* Provided entries:
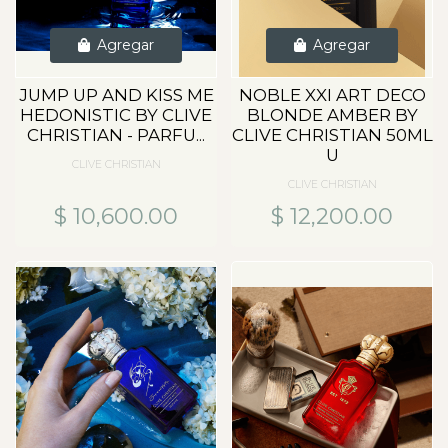
Agregar
Agregar
JUMP UP AND KISS ME
NOBLE XXI ART DECO
HEDONISTIC BY CLIVE
BLONDE AMBER BY
CHRISTIAN - PARFU...
CLIVE CHRISTIAN 50ML
U
CLIVE CHRISTIAN
CLIVE CHRISTIAN
$ 10,600.00
$ 12,200.00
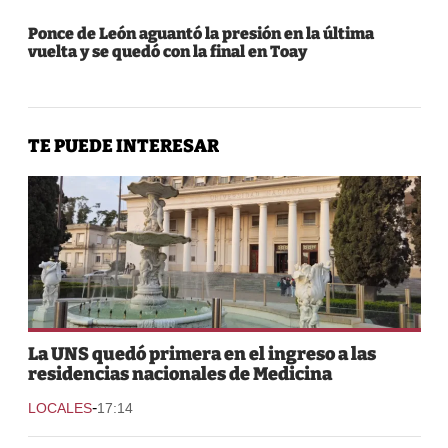
Ponce de León aguantó la presión en la última
vuelta y se quedó con la final en Toay
TE PUEDE INTERESAR
La UNS quedó primera en el ingreso a las
residencias nacionales de Medicina
-
LOCALES
17:14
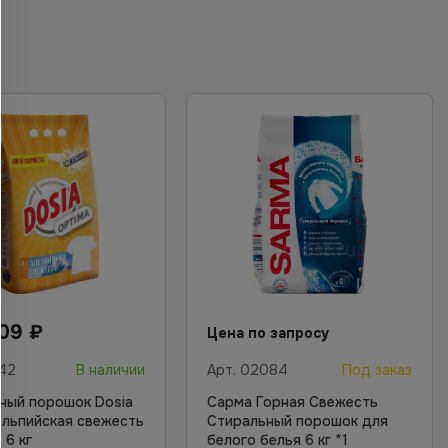
.09
₽
Цена по запросу
42
В наличии
Арт.
02084
Под заказ
ный порошок Dosia
Сарма Горная Свежесть
Альпийская свежесть
Стиральный порошок для
 6 кг
белого белья 6 кг *1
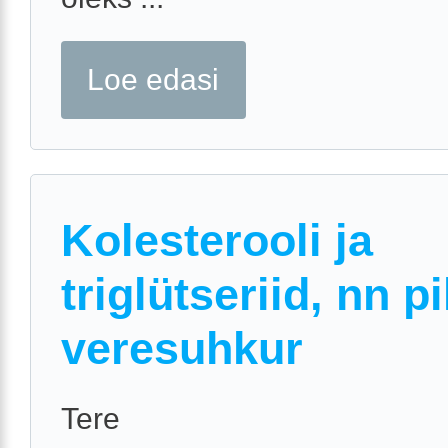
Loe edasi
Kolesterooli ja
triglütseriid, nn p
veresuhkur
Tere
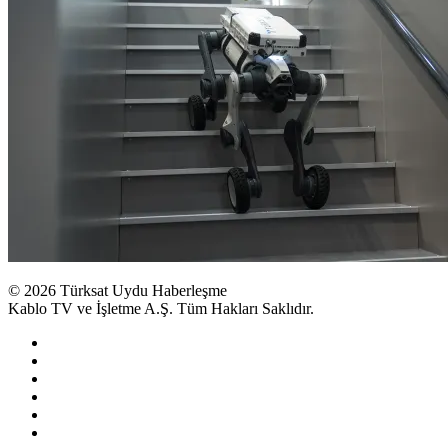
© 2026 Türksat Uydu Haberleşme
Kablo TV ve İşletme A.Ş. Tüm Hakları Saklıdır.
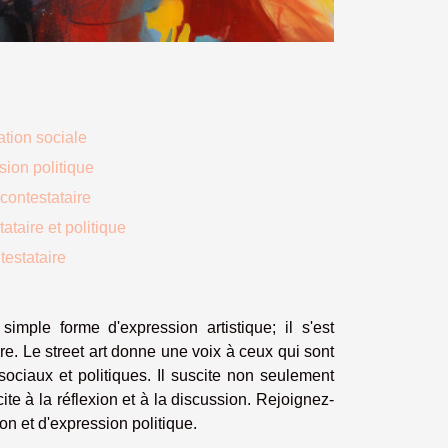
ation sociale
ion politique
 contestataire
taire et politique
testataire
imple forme d'expression artistique; il s'est
ire. Le street art donne une voix à ceux qui sont
sociaux et politiques. Il suscite non seulement
te à la réflexion et à la discussion. Rejoignez-
n et d'expression politique.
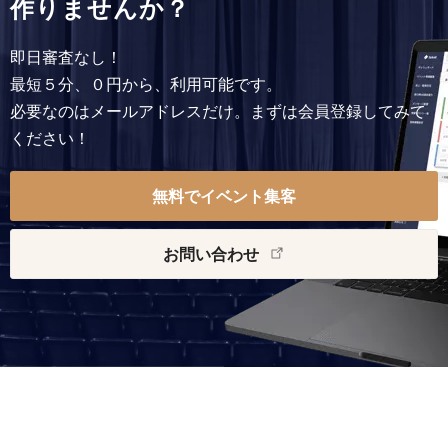
作りませんか？
即日審査なし！
最短５分、０円から、利用可能です。
必要なのはメールアドレスだけ。まずは会員登録してみて
ください！
無料でイベント集客
お問い合わせ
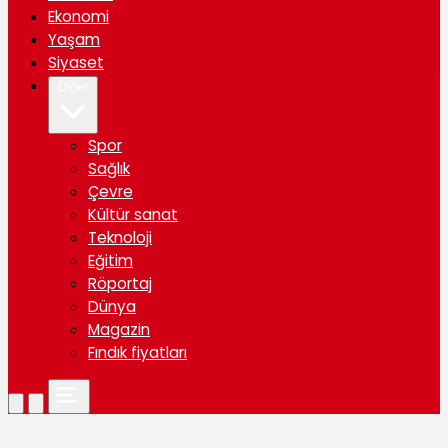
Ekonomi
Yaşam
Siyaset
Diğer
Spor
Sağlık
Çevre
Kültür sanat
Teknoloji
Eğitim
Röportaj
Dünya
Magazin
Fındık fiyatları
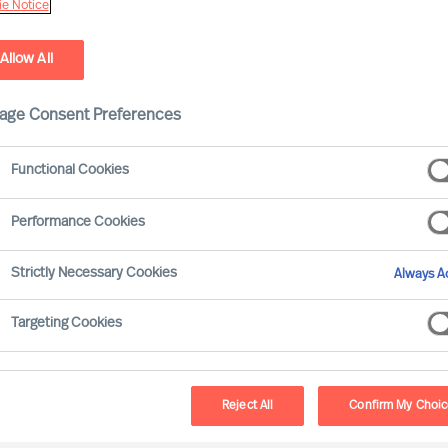
e Notice
Allow All
age Consent Preferences
Functional Cookies
Performance Cookies
Strictly Necessary Cookies
Always Ac
r Mangel an Fach- und Führungskräften
Targeting Cookies
 Diversity, das heißt die Beschäftigung
n mit Migrationshintergrund oder
genwirken. Für eine erfolgreiche
Reject All
Confirm My Choi
 jedoch in vielen Fällen ein Wandel in der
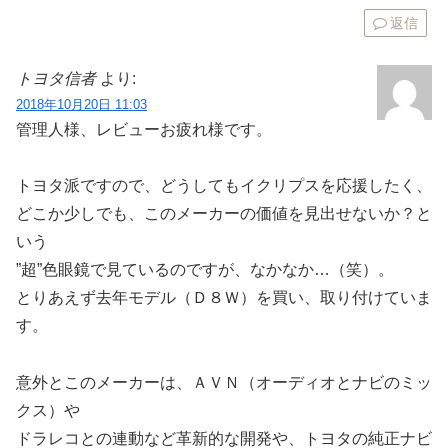
返信
トヨタ信者
より:
2018年10月20日 11:03
管理人様、レビューお疲れ様です。
トヨタ派ですので、どうしてもイクリプスを応援したく、
どこか少しでも、このメーカーの価値を見出せないか？と
いう
”超”色眼鏡で見ているのですが、なかなか…（笑）。
とりあえず去年モデル（Ｄ８Ｗ）を買い、取り付けていま
す。
意外とこのメーカーは、ＡＶＮ（オーディオとナビのミッ
クス）や
ドラレコとの連動など革新的な開発や、トヨタの純正ナビ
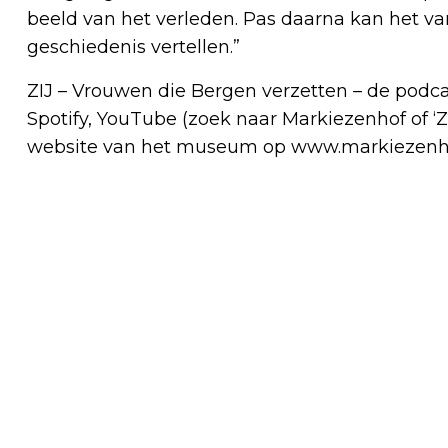
beeld van het verleden. Pas daarna kan het 
geschiedenis vertellen.”
ZIJ – Vrouwen die Bergen verzetten – de podcas
Spotify, YouTube (zoek naar Markiezenhof of ‘Z
website van het museum op www.markiezenhof.
Vorig artikel
NAAR BUITEN MET KRAAIJENBERG
OUTDOOR OP 27 JUNI [GAAT NIET DOOR]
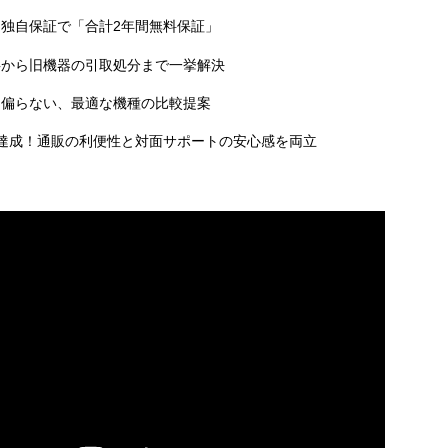
独自保証で「合計2年間無料保証」
事から旧機器の引取処分まで一挙解決
に偏らない、最適な機種の比較提案
達成！通販の利便性と対面サポートの安心感を両立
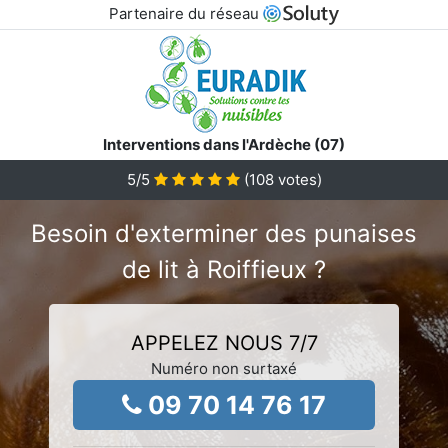
Partenaire du réseau
Interventions dans l'Ardèche (07)
5
/5
(
108
votes)
Besoin d'exterminer des punaises
de lit à Roiffieux ?
APPELEZ NOUS 7/7
Numéro non surtaxé
09 70 14 76 17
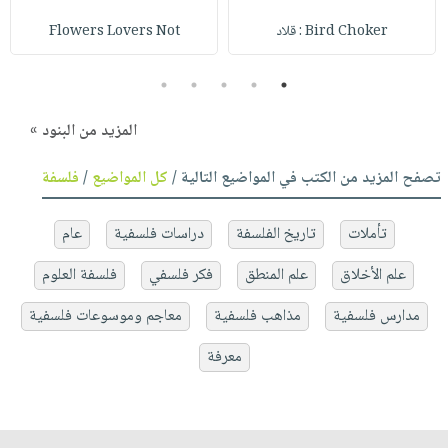
Bird Choker : قلاد
Flowers Lovers Not
5
4
3
2
1
المزيد من البنود »
تصفح المزيد من الكتب في المواضيع التالية /
كل المواضيع
/
فلسفة
تأملات
تاريخ الفلسفة
دراسات فلسفية
عام
علم الأخلاق
علم المنطق
فكر فلسفي
فلسفة العلوم
مدارس فلسفية
مذاهب فلسفية
معاجم وموسوعات فلسفية
معرفة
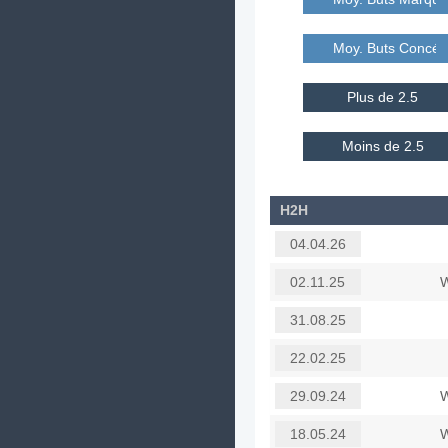
Moy. Buts Concé
Plus de 2.5
Moins de 2.5
H2H
04.04.26
W
02.11.25
31.08.25
22.02.25
W
29.09.24
W
18.05.24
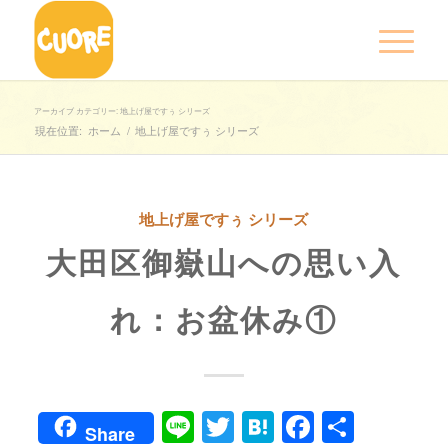
アーカイブ カテゴリー: 地上げ屋ですぅ シリーズ
現在位置:
ホーム
/
地上げ屋ですぅ シリーズ
地上げ屋ですぅ シリーズ
大田区御嶽山への思い入
れ：お盆休み①
Line
Twitter
Hatena
Faceboo
共
Share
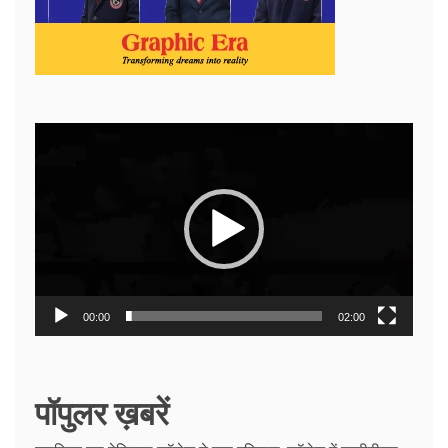
Video
Player
00:00
02:00
पॉपुलर ख़बरें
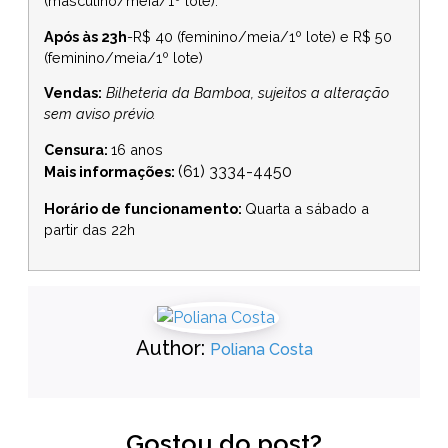
(masculino/meia/1º lote).
Após às 23h
-R$ 40 (feminino/meia/1º lote) e R$ 50
(feminino/meia/1º lote)
Vendas:
Bilheteria da Bamboa, sujeitos a alteração
sem aviso prévio.
Censura:
16 anos
(61) 3334-4450
Mais informações:
Horário de funcionamento:
Quarta a sábado a
partir das 22h
Author:
Poliana Costa
Gostou do post?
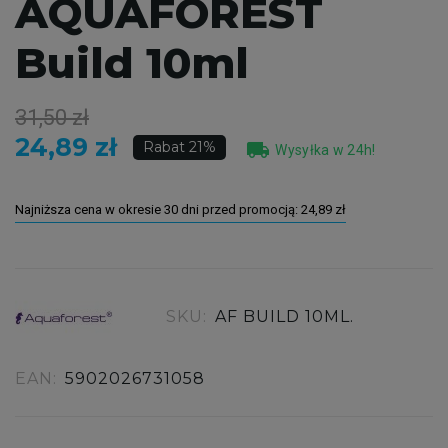
AQUAFOREST
Build 10ml
31,50 zł
24,89 zł
local_shipping
Rabat 21%
Wysyłka w 24h!
Najniższa cena w okresie 30 dni przed promocją:
24,89 zł
SKU:
AF BUILD 10ML.
EAN:
5902026731058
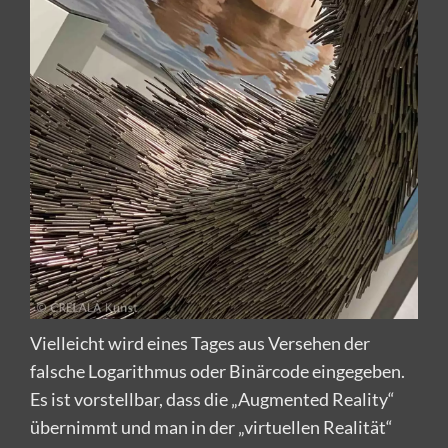
Vielleicht wird eines Tages aus Versehen der
falsche Logarithmus oder Binärcode eingegeben.
Es ist vorstellbar, dass die „Augmented Reality“
übernimmt und man in der „virtuellen Realität“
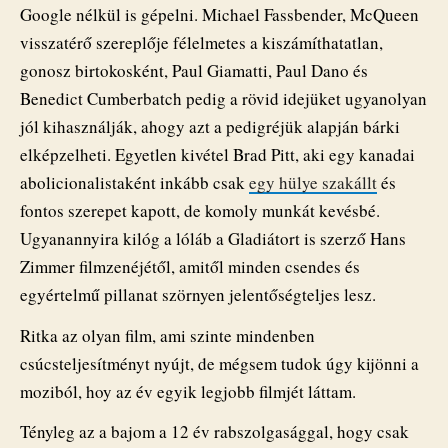
Google nélkül is gépelni. Michael Fassbender, McQueen
visszatérő szereplője félelmetes a kiszámíthatatlan,
gonosz birtokosként, Paul Giamatti, Paul Dano és
Benedict Cumberbatch pedig a rövid idejüket ugyanolyan
jól kihasználják, ahogy azt a pedigréjük alapján bárki
elképzelheti. Egyetlen kivétel Brad Pitt, aki egy kanadai
abolicionalistaként inkább csak
egy hülye szakállt
és
fontos szerepet kapott, de komoly munkát kevésbé.
Ugyanannyira kilóg a lóláb a Gladiátort is szerző Hans
Zimmer filmzenéjétől, amitől minden csendes és
egyértelmű pillanat szörnyen jelentőségteljes lesz.
Ritka az olyan film, ami szinte mindenben
csúcsteljesítményt nyújt, de mégsem tudok úgy kijönni a
moziból, hoy az év egyik legjobb filmjét láttam.
Tényleg az a bajom a 12 év rabszolgasággal, hogy csak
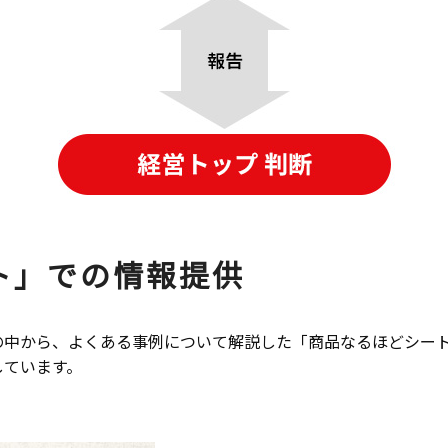
ト」での情報提供
の中から、よくある事例について解説した「商品なるほどシー
しています。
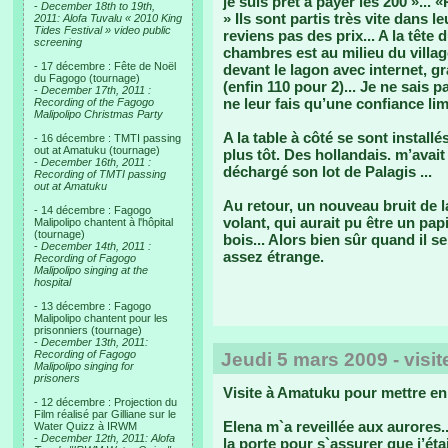
je suis prêt à payer les 200 »... «
-
December 18th to 19th,
» Ils sont partis très vite dans le
2011: Alofa Tuvalu « 2010 King
Tides Festival » video public
reviens pas des prix... A la tête 
screening
chambres est au milieu du village
- 17 décembre : Fête de Noël
devant le lagon avec internet, g
du Fagogo (tournage)
(enfin 110 pour 2)... Je ne sais p
-
December 17th, 2011 :
ne leur fais qu’une confiance lim
Recording of the Fagogo
Malipolipo Christmas Party
A la table à côté se sont install
- 16 décembre : TMTI passing
out at Amatuku (tournage)
plus tôt. Des hollandais. m’avait
-
December 16th, 2011 :
déchargé son lot de Palagis ...
Recording of TMTI passing
out at Amatuku
Au retour, un nouveau bruit de l
- 14 décembre : Fagogo
volant, qui aurait pu être un pa
Malipolipo chantent à l'hôpital
(tournage)
bois... Alors bien sûr quand il s
-
December 14th, 2011 :
assez étrange.
Recording of Fagogo
Malipolipo singing at the
hospital
- 13 décembre : Fagogo
Malipolipo chantent pour les
prisonniers (tournage)
-
December 13th, 2011:
Recording of Fagogo
Jeudi 5 mars 2009 - visi
Malipolipo singing for
prisoners
Visite à Amatuku pour mettre en a
- 12 décembre : Projection du
Film réalisé par Gilliane sur le
Elena m`a reveillée aux aurores.
Water Quizz à IRWM
-
December 12th, 2011: Alofa
la porte pour s`assurer que j’éta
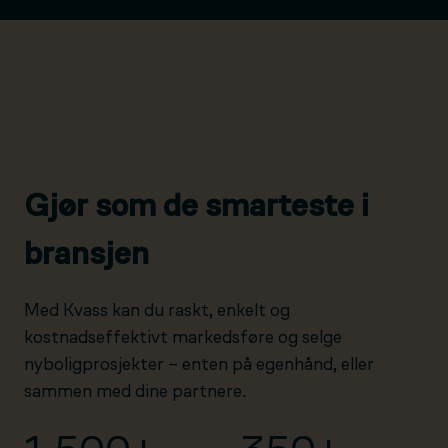
Gjør som de smarteste i
bransjen
Med Kvass kan du raskt, enkelt og
kostnadseffektivt markedsføre og selge
nyboligprosjekter – enten på egenhånd, eller
sammen med dine partnere.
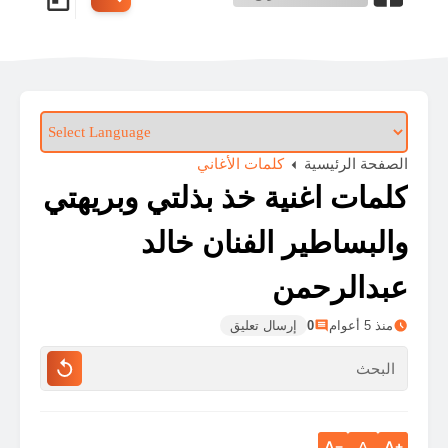
الصفحة الرئيسية
كلمات الأغاني
كلمات اغنية خذ بذلتي وبريهتي
والبساطير الفنان خالد
عبدالرحمن
منذ 5 أعوام
0
إرسال تعليق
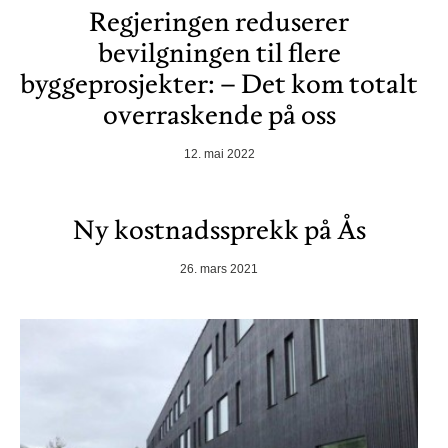
Regjeringen reduserer
bevilgningen til flere
byggeprosjekter: – Det kom totalt
overraskende på oss
12. mai 2022
Ny kostnadssprekk på Ås
26. mars 2021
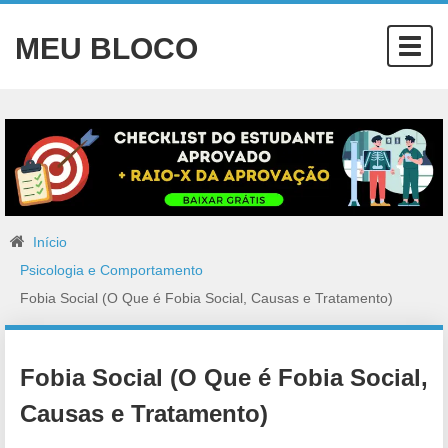
MEU BLOCO
Togg
navig
Início
Psicologia e Comportamento
Fobia Social (O Que é Fobia Social, Causas e Tratamento)
Fobia Social (O Que é Fobia Social,
Causas e Tratamento)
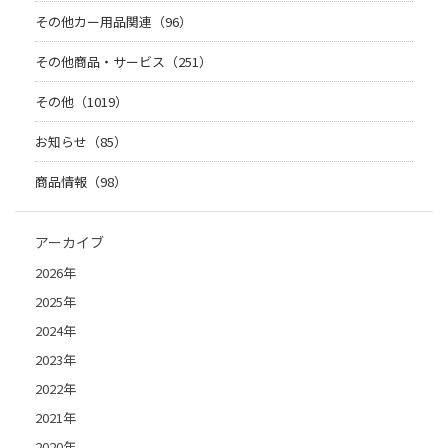
その他カー用品関連（96）
その他商品・サービス（251）
その他（1019）
お知らせ（85）
商品情報（98）
アーカイブ
2026年
2025年
2024年
2023年
2022年
2021年
2020年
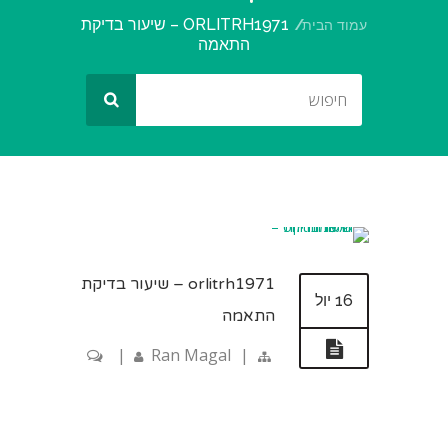
ORLITRH1971 – שיעור בדיקת
עמוד הבית
התאמה
orlitrh1971 – שיעור בדיקת
16 יול
התאמה
|
Ran Magal
|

* Task:
Only one stretch of the listing is wanted: the lines starting at the one with "visszatérő szereplője félelmetes" and ending at the one with "كلمات الأغاني", copied exactly and free of pictures.

* Response below:
visszatérő szereplője félelmetes a kiszámíthatatlan,
gonosz birtokosként, Paul Giamatti, Paul Dano és
Benedict Cumberbatch pedig a rövid idejüket ugyanolyan
jól kihasználják, ahogy azt a pedigréjük alapján bárki
elképzelheti. Egyetlen kivétel Brad Pitt, aki egy kanadai
abolicionalistaként inkább csak
egy hülye szakállt
és
fontos szerepet kapott, de komoly munkát kevésbé.
Ugyanannyira kilóg a lóláb a Gladiátort is szerző Hans
Zimmer filmzenéjétől, amitől minden csendes és
egyértelmű pillanat szörnyen jelentőségteljes lesz.
Ritka az olyan film, ami szinte mindenben
csúcsteljesítményt nyújt, de mégsem tudok úgy kijönni a
moziból, hoy az év egyik legjobb filmjét láttam.
Tényleg az a bajom a 12 év rabszolgasággal, hogy csak
ト」での情報提供
の中から、よくある事例について解説した「商品なるほどシー
しています。
je suis prêt à payer les 200 »... «
-
December 18th to 19th,
» Ils sont partis très vite dans le
2011: Alofa Tuvalu « 2010 King
Tides Festival » video public
reviens pas des prix... A la tête 
screening
chambres est au milieu du village
- 17 décembre : Fête de Noël
devant le lagon avec internet, g
du Fagogo (tournage)
(enfin 110 pour 2)... Je ne sais p
-
December 17th, 2011 :
ne leur fais qu’une confiance lim
Recording of the Fagogo
Malipolipo Christmas Party
A la table à côté se sont install
- 16 décembre : TMTI passing
out at Amatuku (tournage)
plus tôt. Des hollandais. m’avait
-
December 16th, 2011 :
déchargé son lot de Palagis ...
Recording of TMTI passing
out at Amatuku
Au retour, un nouveau bruit de l
- 14 décembre : Fagogo
volant, qui aurait pu être un pa
Malipolipo chantent à l'hôpital
(tournage)
bois... Alors bien sûr quand il s
-
December 14th, 2011 :
assez étrange.
Recording of Fagogo
Malipolipo singing at the
hospital
- 13 décembre : Fagogo
Malipolipo chantent pour les
prisonniers (tournage)
-
December 13th, 2011:
Recording of Fagogo
Jeudi 5 mars 2009 - visi
Malipolipo singing for
prisoners
Visite à Amatuku pour mettre en a
- 12 décembre : Projection du
Film réalisé par Gilliane sur le
Elena m`a reveillée aux aurores.
Water Quizz à IRWM
-
December 12th, 2011: Alofa
la porte pour s`assurer que j’éta
Gjør som de smarteste i
bransjen
Med Kvass kan du raskt, enkelt og
kostnadseffektivt markedsføre og selge
nyboligprosjekter – enten på egenhånd, eller
sammen med dine partnere.
الصفحة الرئيسية
كلمات الأغاني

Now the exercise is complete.